■ **WHAT THE TASK REQUIRES**
All lines below between the line with "Table 3. Summary" and the line with "Fig. 2 Red blood", including both, must be copied exactly, and the pictures must be omitted.

■ **RECORDS SHOWN**

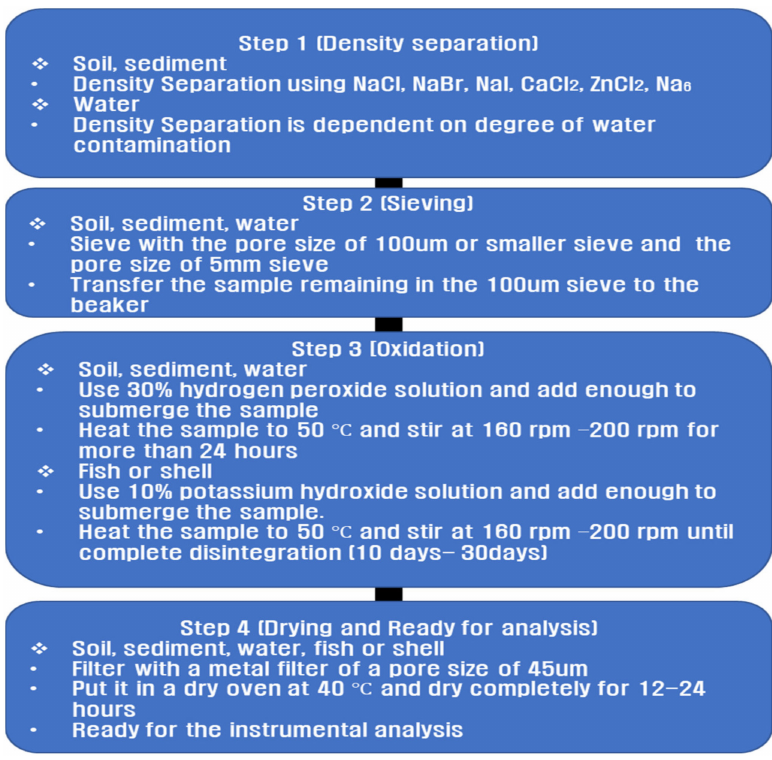
Figure 7. Simple pretreatment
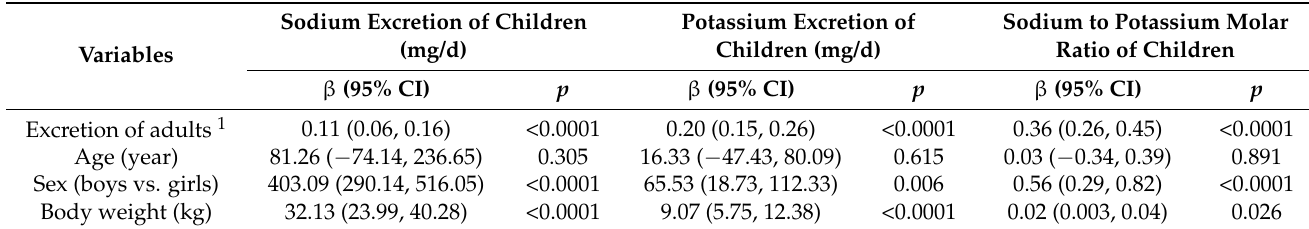
Table 3. Relationship of sodium, potassium excretion and sodium-to-potassium ratio of children with corresponding excretion of adult family members ( n = 590).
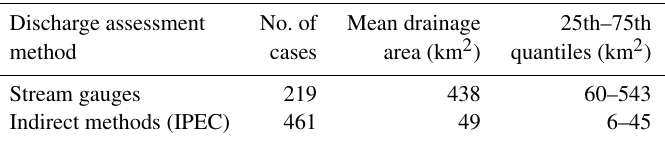
Table 3. Summary statistics for drainage areas for the EuroMedeFF database based on the two classes of discharge assessment (stream gauges vs. indirect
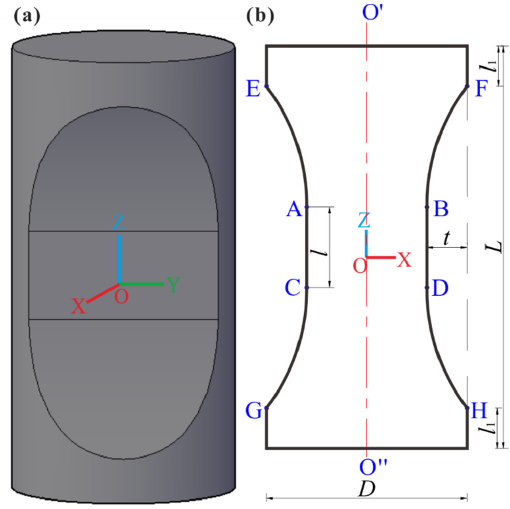
Figure 1. Schematic diagram of the new flattened cylinder specimen ( a ) stereogram ( b ) sectional view of yoz plane.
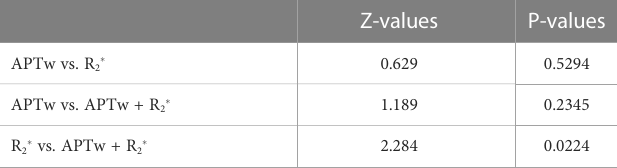
TABLE 6 Receiver operating characteristic curve paired with the Delong test.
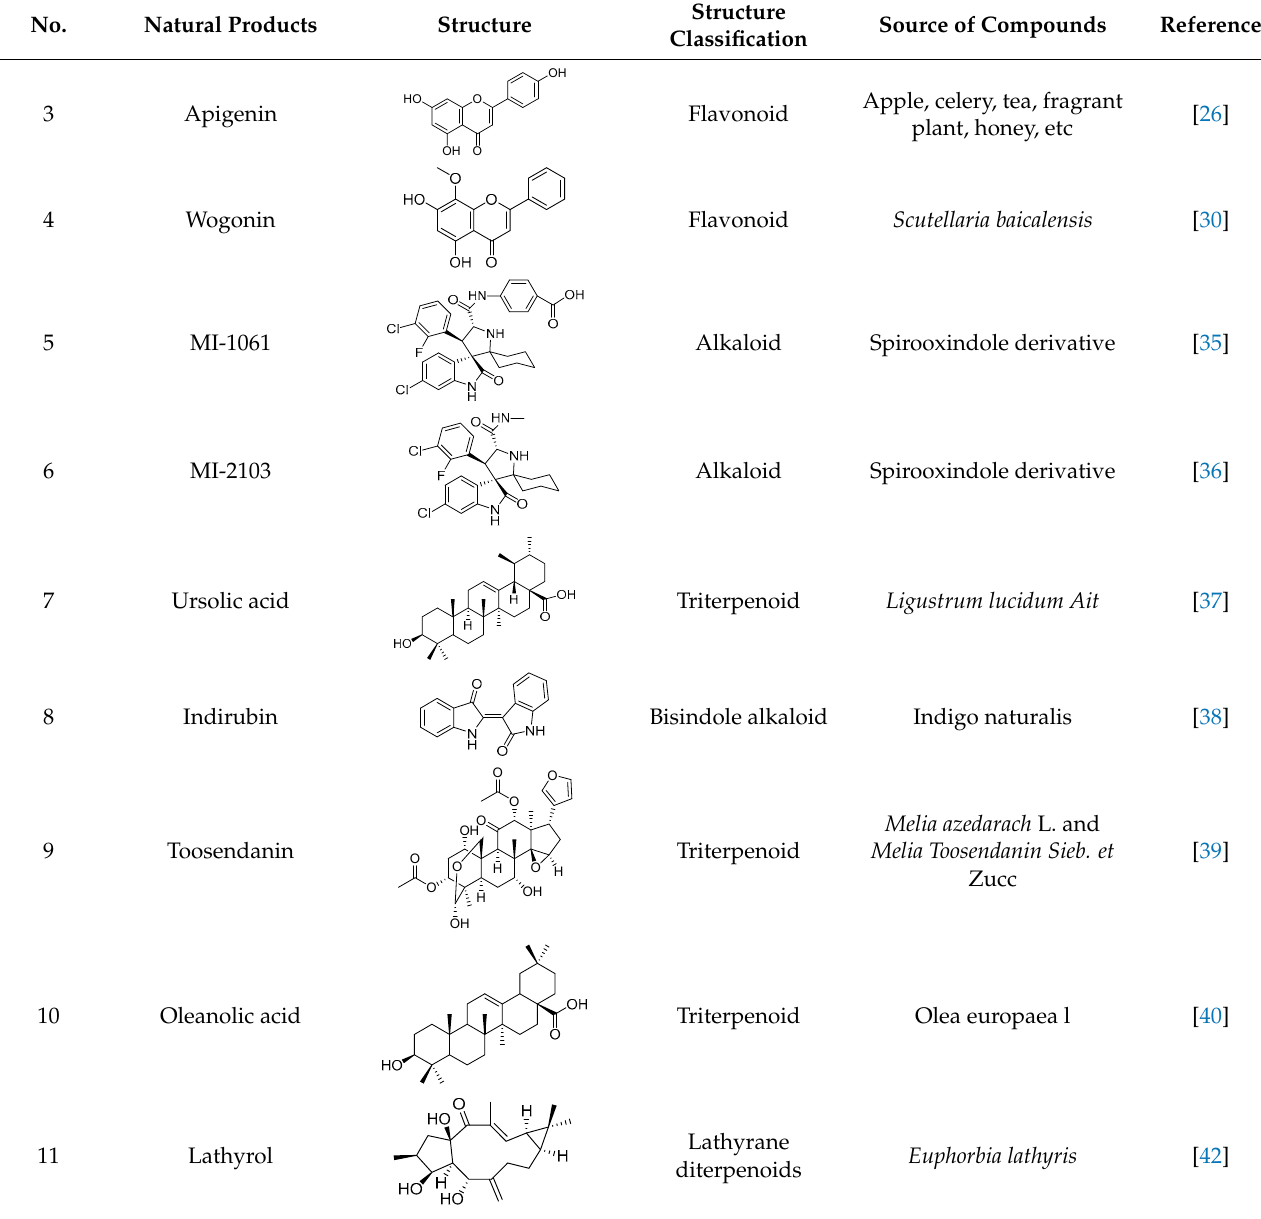
Table 3. Natural products 3–11.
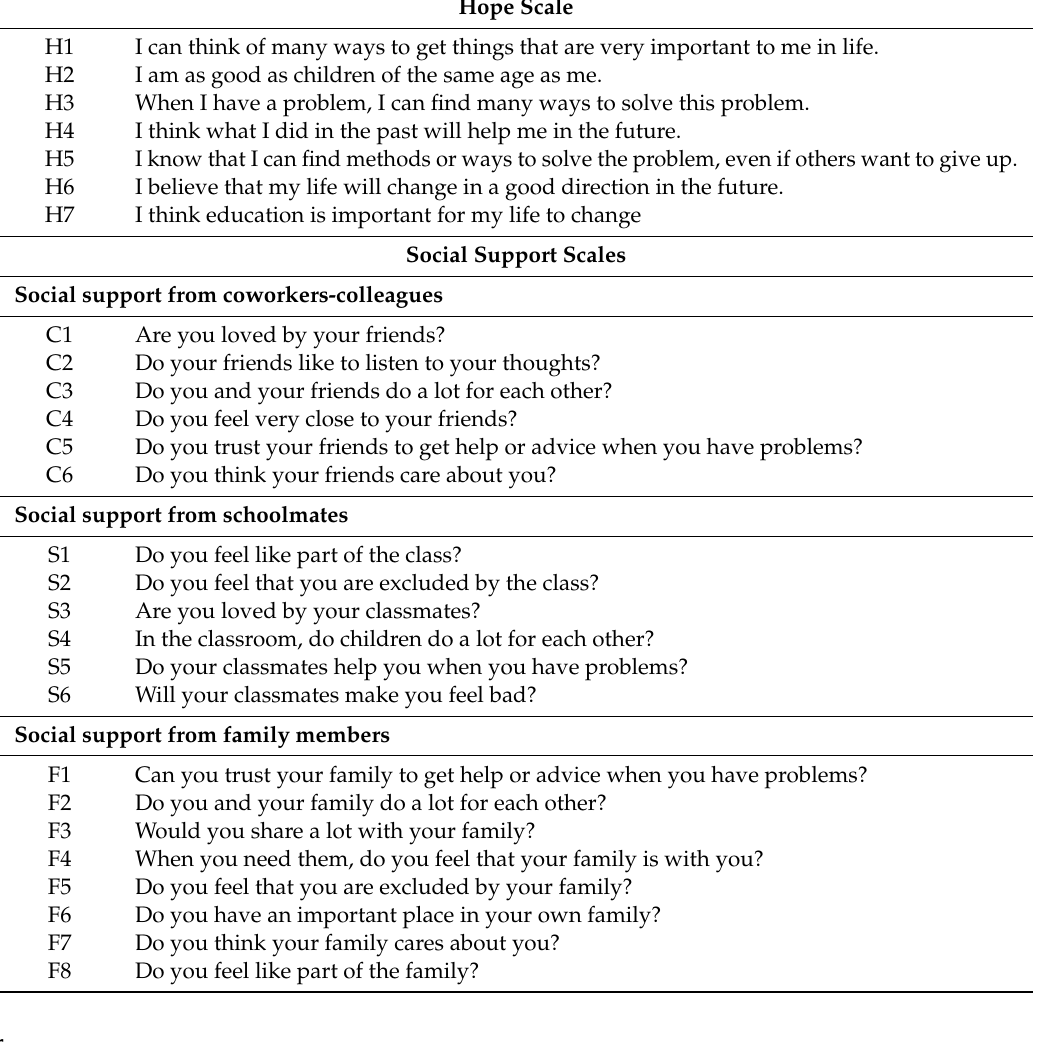
Table A1. The hope and social support scale questions used in the survey Hope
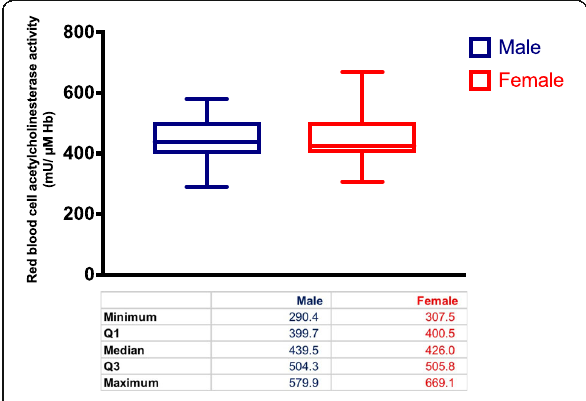
Fig. 2 Red blood cell acetylcholinesterase activity by sex, among healthy non-farmers of Anuradhapura,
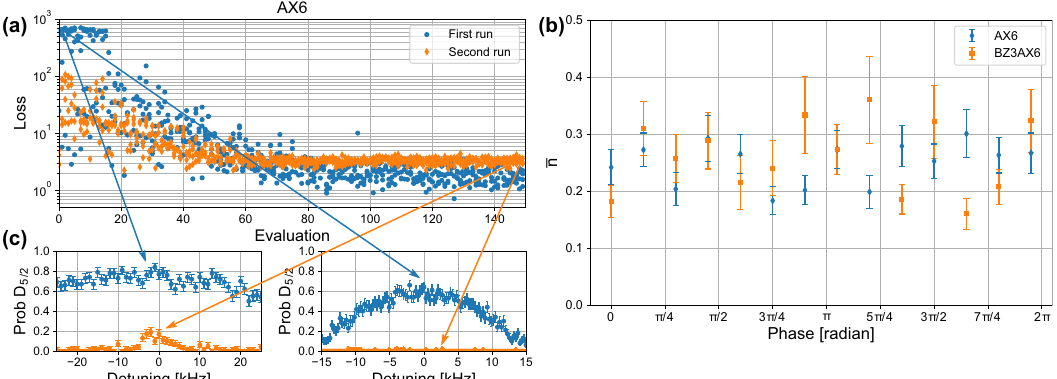
Fig. 3 Experimental results of the optimization procedure. a This plot illustrates how the loss function proceeds over function evaluations for the axial frequency optimization for the fi rst and second stages (blue and orange, respectively). The trajectory and trajectory-plus-axial optimizations display similar behavior. For each evaluation of the total loss for a given state X , we plot the loss for each hold offset, the maximum of which is sent to the optimizer. b Measurement of the mean quanta via sideband thermometry at the end of the optimization for both the axial and trajectory-plus-axial optimization as a function of the phase of the axial motion at the distal location B. Error bars represent the standard error. c Representative plots of the fi rst (left) and second (right) order red sidebands for the initial (blue) and fi nal (orange) optimization states. Error bars represent the standard deviation. N . B . The scans for the fi nal optimization were performed with much longer probe times than the initial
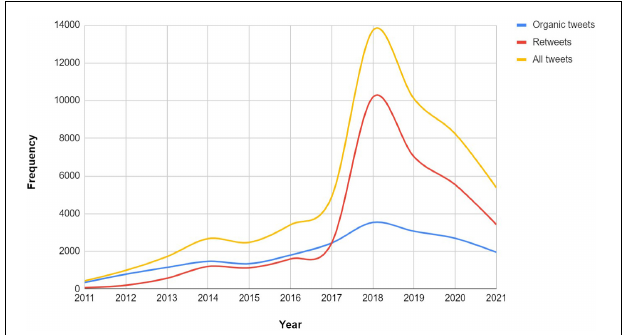
FIGURE 1 | Breakdown of all the retrieved tweets (yellow line), original tweets (blue line) and retweets (red line) of SRL (2011–2021). Best viewed in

■ **REPLY**
Table 3. Summary statistics for drainage areas for the EuroMedeFF database based on the two classes of discharge assessment (stream gauges vs. indirect
Figure 1. Schematic diagram of the new flattened cylinder specimen ( a ) stereogram ( b ) sectional view of yoz plane.
TABLE 6 Receiver operating characteristic curve paired with the Delong test.
Table 3. Natural products 3–11.
Table A1. The hope and social support scale questions used in the survey Hope
Fig. 2 Red blood cell acetylcholinesterase activity by sex, among healthy non-farmers of Anuradhapura,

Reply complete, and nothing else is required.